_ASSIGNMENT_.
From the entries that follow, copy each line containing the word "round".

[Records from a collection]
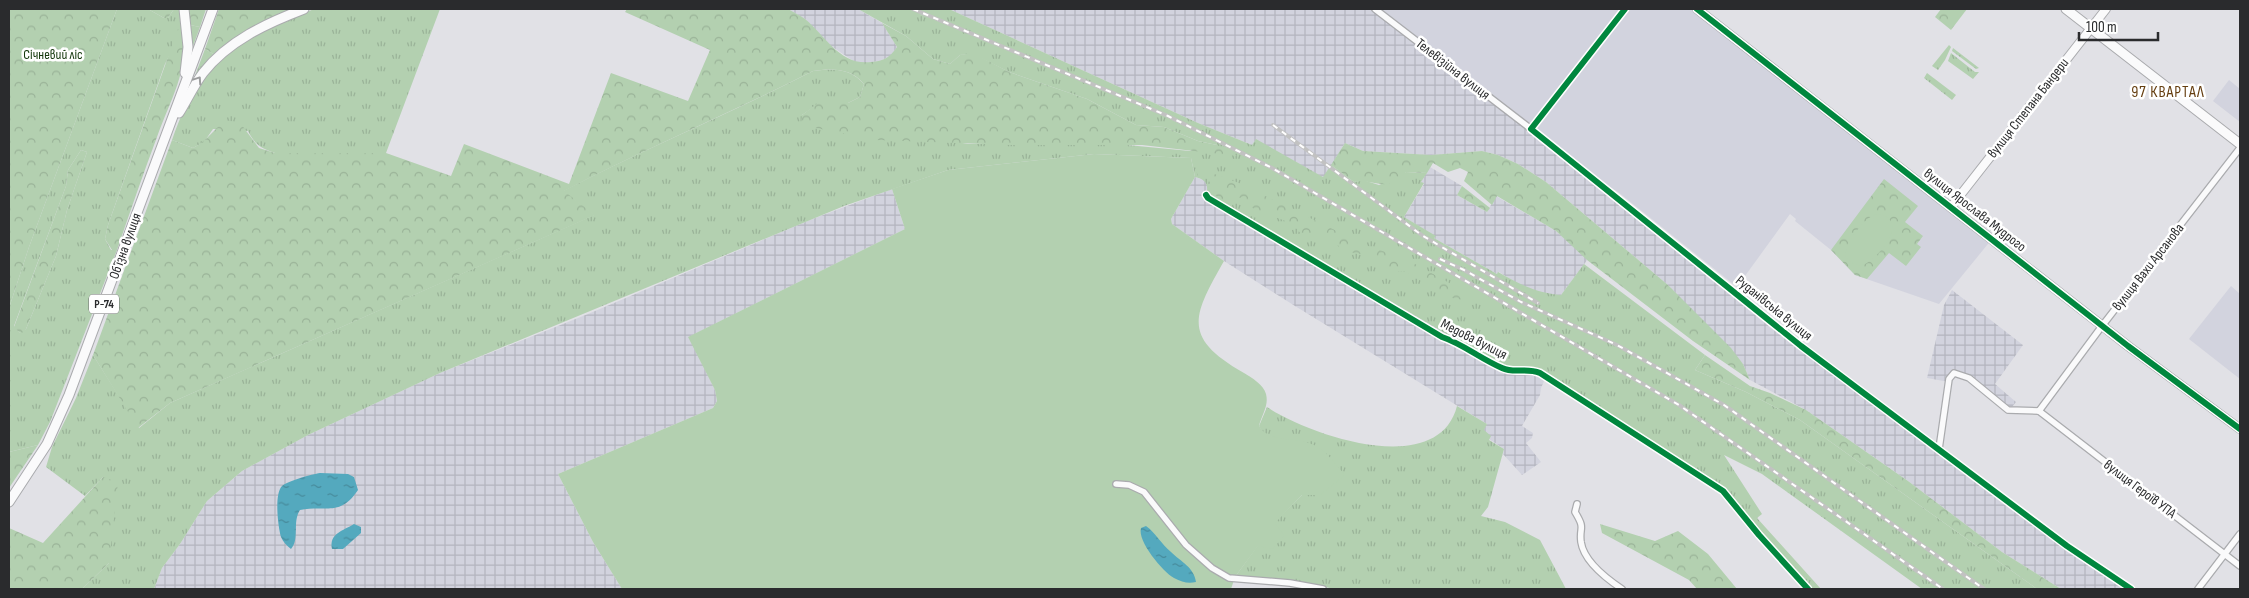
<svg xmlns="http://www.w3.org/2000/svg" width="2249" height="598" font-family="'Sofia Sans Condensed',sans-serif">
<style>
.built{fill:#d2d3de}
.industrial{fill:url(#industrial-grid)}
.grass{fill:url(#grass-tufts);fill-rule:evenodd}
.forest{fill:url(#forest-crowns)}
.garden{fill:#b3d0b0}
.water{fill:url(#water-ripples)}
.lines{fill:none;stroke-linecap:round;stroke-linejoin:round}
.minor-casing{stroke:#aaabae;stroke-width:8}
.tertiary-casing{stroke:#aaabae;stroke-width:10}
.primary-casing{stroke:#aaabae;stroke-width:11}
.minor{stroke:#fafafb;stroke-width:5.5}
.tertiary{stroke:#fafafb;stroke-width:8}
.primary{stroke:#fafafb;stroke-width:9}
.rail-casing{stroke:#c2c2c2;stroke-width:4}
.rail{stroke:#fff;stroke-width:2;stroke-dasharray:5.5;stroke-linecap:butt}
.cycleway-casing{stroke:#fff;stroke-width:9}
.cycleway{stroke:#00873e;stroke-width:6}
.oneway{stroke:#9c9d9e}
.labels{text-anchor:middle;dominant-baseline:central;stroke-width:5;stroke-linejoin:round;paint-order:stroke}
.shield{fill:#fff;stroke:#6a6b6c;stroke-width:1}
.shield-label{font-size:12px;font-weight:bold;fill:#2a2b2d}
.park-label{font-size:14px;fill:#14380c;stroke:#fff}
.street-label{font-size:14px;fill:#2a2b2d;stroke:#fff}
.quarter-label{font-size:16px;letter-spacing:1px;fill:#653e10;stroke:#fff}
</style>
<defs>
<pattern id="industrial-grid" width="8" height="8" patternUnits="userSpaceOnUse" patternTransform="scale(1.25)"><rect width="8" height="8" fill="#d2d3de"/><path d="M0 4h8M4 0v8" fill="none" stroke="#b4b5bf"/></pattern>
<pattern id="grass-tufts" width="24" height="20" patternUnits="userSpaceOnUse" patternTransform="scale(1.25)"><rect width="24" height="20" fill="#b3d0b0"/><path d="M3 7l-1-3M5 7V3M7 7l1-3M15 17l-1-3M17 17v-4M19 17l1-3" fill="none" stroke="#9ab398"/></pattern>
<pattern id="forest-crowns" width="20" height="18" patternUnits="userSpaceOnUse" patternTransform="scale(1.25)"><rect width="20" height="18" fill="#b3d0b0"/><path d="M2 6a3 3 0 1 1 6 0M12 15a3 3 0 1 1 6 0" fill="none" stroke="#9ab398"/></pattern>
<pattern id="water-ripples" width="26" height="14" patternUnits="userSpaceOnUse" patternTransform="scale(1.25)"><rect width="26" height="14" fill="#54a9be"/><path d="M2 4q2-2 4 0t4 0M15 11q2-2 4 0t4 0" fill="none" stroke="#468a9b"/></pattern>
</defs>
<rect width="100%" height="100%" fill="#e1e1e6"/>
<g class="built">
<path d="M1380,9H1697L1992,239L1939,304L1855,275L1831,250L1795,221L1796,219L1790,214L1737,287L1618,192L1592,176Z"/>
<path d="M2229,80L2240,89V122L2213,101Z"/>
<path d="M2231,286L2240,294V379L2189,339Z"/>
</g>
<g class="industrial">
<path d="M788,9H858L882,23L897,47L891,56L880,61L858,64L831,46L805,19Z"/>
<path d="M949,9H1372L1720,282L2128,589H2061L2002,552L1908,481L1806,410L1750,380L1743,364L1668,285L1546,182L1518,164L1498,155L1482,151L1431,155L1363,151L1345,143L1324,178L1256,140L1252,145L1198,123Z"/>
<path d="M1430,167L1462,186L1457,195L1487,212L1496,196L1556,231L1588,259L1561,295L1543,294L1523,287L1499,272L1497,274L1434,238L1435,236L1404,217L1424,184L1421,182Z"/>
<path d="M1195,177L1204,180L1208,186L1503,367L1531,368L1545,379L1541,388L1540,395L1522,426L1533,433L1532,438L1526,443L1541,462L1522,475L1503,454L1504,449L1489,439L1483,430L1487,424L1295,306L1224,261L1172,224L1171,219Z"/>
<path d="M892,189L905,229L689,337L715,390L717,401L713,408L558,474L593,542L622,589H154L162,568L180,544L207,501L242,471L308,435L440,373L588,314L810,220Z"/>
<path d="M1952,290L2023,345L1995,384L2016,402L2008,412L1956,372L1949,382L1927,378L1944,305Z"/>
</g>
<g class="grass">
<path d="M117,9H148L164,18H168L174,9H180L182,30L165,64L108,225L105,239L111,250H117L50,422L38,445L9,452V308L29,247ZM81,150L87,152L67,210L56,256L26,329L20,333L14,326L66,186L68,170Z"/>
<path d="M314,9H440L386,153H275C261,148 255,145 248,131L213,129L204,142L193,148L172,140C180,117 190,93 205,75C232,42 276,25 314,9Z"/>
<path d="M858,9H949L1198,123L1252,145L1256,139L1323,177L1331,165L1354,182L1363,180L1379,185L1406,172L1427,173L1421,182L1424,183L1404,217L1436,236L1434,238L1497,274L1498,272C1519,284 1537,293 1561,295L1584,264L1705,355L1695,370L1746,392L1800,420L2037,589H1922L1762,474L1724,455L1762,514L1757,518L1821,589H1811L1761,534L1724,489L1541,372L1503,367L1212,197L1207,191C1208,182 1203,179 1195,177L1191,158L1094,154L948,170L844,206L440,373L308,435L242,471L207,501L180,544L162,568L154,589H82L109,563L103,477L85,496L46,467L52,447L76,398L93,355L139,428L170,403L594,215L563,191C645,149 731,113 813,71C833,68 850,68 864,84L860,97L848,103L818,104L802,115L968,144H1117L1190,151L1217,145L1198,141L1164,127L1136,125L1087,99L1009,72L973,54L960,55L950,64L933,59L906,36Z"/>
<path d="M190,25L200,27L189,57Z"/>
<path d="M1949,45L1951,47L1945,60L1938,70L1932,66Z"/>
<path d="M1953,48L1979,68L1976,69L1952,51Z"/>
<path d="M205,49L215,55L193,81Z"/>
<path d="M1951,53L1975,72H1979L1973,79L1948,61Z"/>
<path d="M1927,73L1956,95L1952,100L1924,78Z"/>
<path d="M1457,406L1487,424L1484,430L1491,436L1489,440L1504,449L1488,507L1481,516L1505,522L1540,540L1566,589H1335L1289,580L1235,577L1274,523L1302,495H1320L1272,437L1263,433L1259,426L1267,407C1309,435 1438,480 1457,406Z"/>
</g>
<g class="forest">
<path d="M9,9H117L29,247L9,308Z"/>
<path d="M148,9H174L168,18H164Z"/>
<path d="M188,9H206L200,27L190,25Z"/>
<path d="M219,9H294L243,32L215,55L205,49Z"/>
<path d="M627,9H788C793,12 800,15 805,19C826,36 840,66 871,62C884,61 890,57 897,47L882,23L906,36L933,59L950,64L960,55L973,53L1009,72L1087,99L1136,125L1164,127L1198,141L1217,145L1237,156L1142,145H1010L876,140L801,125L802,115L818,103H848L860,97L864,84C851,68 832,68 813,71C731,113 646,148 564,191L595,215L170,403L138,428L93,355L172,140L193,148C207,141 214,129 226,120L241,124L259,148L275,153H386L451,176L464,144L569,184L611,73L688,101L710,50L625,12Z"/>
<path d="M1941,9H1967L1951,30L1935,17Z"/>
<path d="M178,29L182,30C190,70 170,100 157,137C143,174 130,212 117,250H112L105,239L108,225Z"/>
<path d="M1345,143L1363,151L1431,155L1482,151L1498,155L1518,164L1546,182L1668,285L1731,348L1743,364L1750,380L1693,341L1587,260L1556,231L1497,196L1492,205L1464,181L1468,172L1460,168L1448,172L1433,163L1427,173L1406,172C1389,195 1374,178 1354,182L1331,165Z"/>
<path d="M81,150L87,152L67,210L56,256L26,329L24,332L20,333L14,327L66,186L68,170Z"/>
<path d="M1198,168L1239,183L1365,245L1406,259L1471,295L1474,302L1447,297L1405,271L1391,272L1361,254L1348,252L1331,241L1301,234L1293,224L1245,205L1242,197L1227,203L1210,192L1212,187L1208,179L1198,176L1196,171Z"/>
<path d="M1884,179L1918,206L1905,222L1923,236L1917,244L1921,247L1906,266L1889,253L1867,279L1855,275L1831,250Z"/>
<path d="M1462,186L1490,208L1487,212L1457,195Z"/>
<path d="M1705,355L1750,386L1770,393L1806,410L1908,481L2002,552L2061,589H2037L1800,420L1746,392L1695,370Z"/>
<path d="M38,445L9,488V452Z"/>
<path d="M103,477L118,482L109,563L82,589H9V528L43,543Z"/>
<path d="M1600,524L1655,541L1678,531L1708,554L1737,589H1697L1689,580L1602,533Z"/>
</g>
<g class="garden">
<path d="M1094,154L1191,158L1195,177L1171,219L1172,224L1224,261C1193,316 1181,337 1244,373C1251,377 1264,385 1266,394C1269,406 1262,414 1259,426C1270,444 1296,436 1314,445C1327,451 1336,465 1345,475L1320,495H1302L1275,523L1284,535L1273,549L1258,546L1235,577L1231,589H622L593,542L558,474L713,408L717,401L715,390L688,337L905,229L892,189L948,170Z"/>
<path d="M1876,214C1915,218 1873,264 1862,265C1855,266 1850,262 1846,257C1843,245 1865,217 1876,214Z"/>
</g>
<g class="water">
<path d="M320,473L348,474L354,477L358,490C340,517 326,505 300,510C292,522 300,539 291,549C287,546 283,542 281,537C278,527 274,494 282,486C288,481 312,474 320,473Z"/>
<path d="M354,524L361,527V533L343,549H332C329,533 343,531 354,524Z"/>
<path d="M1146,526C1156,533 1161,544 1171,552C1181,562 1194,567 1196,582C1188,584 1182,582 1174,578C1163,572 1137,541 1141,528Z"/>
</g>
<g class="lines">
<defs>
<g id="minor">
<path d="M1375,9L1531,129"/>
<path d="M1625,9L1531,129L1801,346L2067,546L2131,589"/>
<path d="M1206,195L1208,198L1442,337C1463,344 1481,359 1502,368C1515,374 1526,367 1540,373L1723,491L1759,535L1808,589"/>
<path d="M2039,411L2102,326L2240,148"/>
<path d="M2039,411L2240,566"/>
<path d="M1939,449L1949,379L1954,373L1969,378L2008,410L2039,411"/>
<path d="M1116,484L1129,485L1144,492L1186,545L1212,568L1229,578L1290,583L1323,589"/>
<path d="M1577,504L1575,512C1586,530 1579,526 1581,542C1584,562 1607,579 1622,589"/>
<path d="M2198,589L2240,534"/>
</g>
<g id="tertiary">
<path d="M1697,9L2128,346L2240,429"/>
<path d="M1951,207L2106,9"/>
</g>
<g id="primary">
<path d="M184,9L188,47L185,73"/>
<path d="M2066,9L2240,144"/>
<path d="M179,113C187,100 194,85 203,73C228,41 267,23 304,9"/>
<path d="M9,502L47,444L69,395L213,9"/>
</g>
</defs>
<use href="#minor" class="minor-casing"/>
<use href="#tertiary" class="tertiary-casing"/>
<use href="#primary" class="primary-casing"/>
<use href="#minor" class="minor"/>
<use href="#tertiary" class="tertiary"/>
<use href="#primary" class="primary"/>
<defs>
<g id="rail">
<path d="M913,9L1168,116L1272,168L1679,405L1943,589"/>
<path d="M1273,125L1423,236L1538,303"/>
<path d="M1440,259L1464,270L1521,302L1617,345L1724,405L1984,589"/>
</g>
</defs>
<use href="#rail" class="rail-casing"/>
<use href="#rail" class="rail"/>
<defs>
<g id="cycleway">
<path d="M1625,9L1531,129L1801,346L2067,546L2131,589"/>
<path d="M1697,9L2128,346L2240,429"/>
<path d="M1206,195L1208,198L1442,337C1463,344 1481,359 1502,368C1515,374 1526,367 1540,373L1723,491L1759,535L1808,589"/>
</g>
</defs>
<use href="#cycleway" class="cycleway-casing"/>
<use href="#cycleway" class="cycleway"/>
</g>
<defs><path id="oneway-chevron" d="M-2-3.5L2.5 0L-2 3.5" fill="none" stroke-width="1.6" stroke-linecap="round" stroke-linejoin="round" transform="scale(1.25)"/></defs>
<use class="oneway" href="#oneway-chevron" transform="translate(198 80) rotate(-56)"/>
<g class="labels">
<rect class="shield" x="89" y="294.5" width="30" height="19" rx="4"/>
<g class="shield-label">
<text x="104" y="304">Р-74</text>
</g>
<g class="park-label">
<text x="53" y="54">Січневий ліс</text>
</g>
<g class="street-label">
<text transform="translate(1453 69) rotate(38)">Телевізійна вулиця</text>
<text transform="translate(2028 108) rotate(-52)">вулиця Степана Бандери</text>
<text transform="translate(1975 210) rotate(38)">вулиця Ярослава Мудрого</text>
<text transform="translate(125 246) rotate(-70)">Обʼїзна вулиця</text>
<text transform="translate(2148 267) rotate(-52)">вулиця Вахи Арсанова</text>
<text transform="translate(1774 308) rotate(39)">Руданівська вулиця</text>
<text transform="translate(1474 339) rotate(27)">Медова вулиця</text>
<text transform="translate(2140 489) rotate(37)">вулиця Героїв УПА</text>
</g>
<g class="quarter-label">
<text x="2168" y="92">97 КВАРТАЛ</text>
</g>
</g>
<rect width="2249" height="598" fill="none" stroke="#2a2b2d" stroke-width="20"/>
<path d="M2079 32v8h79v-8" fill="none" stroke="#2a2b2d" stroke-width="2.5"/>
<text x="2086" y="32" font-size="15" fill="#2a2b2d" stroke="#ffffff" stroke-width="4" paint-order="stroke">100 m</text>
</svg>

_ANSWER SPACE_.
.lines{fill:none;stroke-linecap:round;stroke-linejoin:round}
.labels{text-anchor:middle;dominant-baseline:central;stroke-width:5;stroke-linejoin:round;paint-order:stroke}
<defs><path id="oneway-chevron" d="M-2-3.5L2.5 0L-2 3.5" fill="none" stroke-width="1.6" stroke-linecap="round" stroke-linejoin="round" transform="scale(1.25)"/></defs>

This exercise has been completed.